Tommy Douglas, a former premier of Saskatchewan, was voted “The Greatest Canadian” by the Canadian Broadcasting Corporation viewers for setting up what became the model for the country’s health system. And a survey last year partly sponsored by the federal government found that Canadians ranked “universal health care” among the 10 defining factors of their country (along with Niagara Falls, beavers, hockey and a robotic space arm).
At the same time, Canadians can be quick to complain about that very system. Their chief complaints include wait times, access to doctors, unusual treatments and specialized imaging equipment as well as its overall cost.
Given that, it’s not surprising that Canada’s experience is being used to support the arguments of people on both sides of the American debate about health care.
But before judging Canada’s system, and its suitability as a model for the United States, let’s look at how the system’s financing developed.

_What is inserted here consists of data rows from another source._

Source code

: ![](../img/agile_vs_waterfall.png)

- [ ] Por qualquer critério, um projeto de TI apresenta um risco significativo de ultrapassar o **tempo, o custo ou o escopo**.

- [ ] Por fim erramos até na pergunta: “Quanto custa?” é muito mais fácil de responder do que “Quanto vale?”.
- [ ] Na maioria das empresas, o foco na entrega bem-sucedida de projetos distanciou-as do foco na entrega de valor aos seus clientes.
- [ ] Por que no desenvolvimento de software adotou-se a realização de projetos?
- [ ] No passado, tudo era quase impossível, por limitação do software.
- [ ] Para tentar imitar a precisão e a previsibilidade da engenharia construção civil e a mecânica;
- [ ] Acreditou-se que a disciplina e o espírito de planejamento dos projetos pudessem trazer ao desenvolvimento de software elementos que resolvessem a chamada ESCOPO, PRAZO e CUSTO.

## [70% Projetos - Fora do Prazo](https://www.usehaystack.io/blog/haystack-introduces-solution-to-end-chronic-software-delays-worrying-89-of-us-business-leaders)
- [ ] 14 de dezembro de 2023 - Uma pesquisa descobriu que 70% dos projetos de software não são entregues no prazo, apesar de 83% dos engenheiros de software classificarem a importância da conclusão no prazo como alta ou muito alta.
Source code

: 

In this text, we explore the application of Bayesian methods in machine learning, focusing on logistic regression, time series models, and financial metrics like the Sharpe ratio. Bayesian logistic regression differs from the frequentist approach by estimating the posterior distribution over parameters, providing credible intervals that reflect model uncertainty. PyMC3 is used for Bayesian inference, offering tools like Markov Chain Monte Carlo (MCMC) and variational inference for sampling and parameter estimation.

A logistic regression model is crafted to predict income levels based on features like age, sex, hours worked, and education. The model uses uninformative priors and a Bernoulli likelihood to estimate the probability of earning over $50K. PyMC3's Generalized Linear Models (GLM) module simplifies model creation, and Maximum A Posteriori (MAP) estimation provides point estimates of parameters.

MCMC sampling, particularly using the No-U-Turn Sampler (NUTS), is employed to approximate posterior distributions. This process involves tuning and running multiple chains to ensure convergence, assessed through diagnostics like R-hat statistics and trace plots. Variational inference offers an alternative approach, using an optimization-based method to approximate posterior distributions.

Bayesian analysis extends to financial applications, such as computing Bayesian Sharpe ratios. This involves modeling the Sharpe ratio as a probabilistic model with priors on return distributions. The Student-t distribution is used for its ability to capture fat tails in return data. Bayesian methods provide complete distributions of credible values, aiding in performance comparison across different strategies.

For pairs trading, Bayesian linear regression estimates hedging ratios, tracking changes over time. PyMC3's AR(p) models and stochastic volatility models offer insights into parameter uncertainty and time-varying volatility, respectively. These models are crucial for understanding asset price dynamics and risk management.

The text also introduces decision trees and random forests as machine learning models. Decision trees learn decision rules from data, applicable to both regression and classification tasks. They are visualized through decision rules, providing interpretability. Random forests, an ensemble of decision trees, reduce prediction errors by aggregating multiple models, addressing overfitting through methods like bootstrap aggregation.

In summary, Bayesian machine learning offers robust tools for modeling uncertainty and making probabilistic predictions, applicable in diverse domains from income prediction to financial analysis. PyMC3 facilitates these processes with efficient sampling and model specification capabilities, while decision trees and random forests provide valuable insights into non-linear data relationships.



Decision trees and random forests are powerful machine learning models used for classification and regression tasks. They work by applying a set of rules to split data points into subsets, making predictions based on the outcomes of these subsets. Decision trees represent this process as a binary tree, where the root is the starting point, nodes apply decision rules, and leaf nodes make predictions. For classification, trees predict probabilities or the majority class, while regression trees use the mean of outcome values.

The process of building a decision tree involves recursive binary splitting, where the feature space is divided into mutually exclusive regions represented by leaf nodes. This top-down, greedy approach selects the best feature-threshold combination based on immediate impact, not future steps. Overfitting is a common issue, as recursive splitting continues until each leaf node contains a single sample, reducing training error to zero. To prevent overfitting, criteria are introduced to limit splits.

The biggest problem in assessing Canada is that there are, in fact, 15 different systems rather than a single, national program like Britain’s. Each of the 10 provincial and 3 territorial governments administers and delivers health care to most residents. On top of that, the federal government is responsible for native people who live on reserves, as reservations are known in Canada, as well as members of the military and their families.
While broad pieces of federal legislation provide overall guidance for each provincial system, they have nevertheless developed largely on a piecemeal basis since the 1960s. Adding to the complexity is the tendency of provincial governments to bicker amongst themselves while vigorously opposing any federal efforts to usurp their constitutional powers over health care.
So when thinking about health care in Canada, bear in mind that for every general rule there can be a multitude of exceptions.
C. David Naylor, a physician and health policy analyst who is president of the University of Toronto, succinctly summed up the system in the title of a book in 1986: “Private Practice, Public Payment.”
Mr. Douglas’s socialist government in Saskatchewan introduced Canada’s first province-wide, government-financed health care system in 1962, immediately provoking a strike by doctors. But it was a Royal Commission established at roughly the same time that ultimately provided the framework for the rest of the country.
Canada’s health care insurance industry, which was growing quickly in the early 1960s, joined with the country’s medical association to campaign against publicly funded medical care for all but the poorest Canadians.
The Royal Commission ultimately rebuffed them. Dr. Naylor’s analysis is that mixing public coverage with private insurance would be a bureaucratic mess that could cause public monies to subsidize for-profit medicine and insurance.
But the doctors did get some of their demands. Canadian physicians are not government employees. They retain a great deal of control over when, how and where they work. Instead of being paid salaries, most of them bill provincial governments on a fee-for-service basis. Canadian hospitals are also autonomous institutions that are generally, but not necessarily, governed by local health authorities.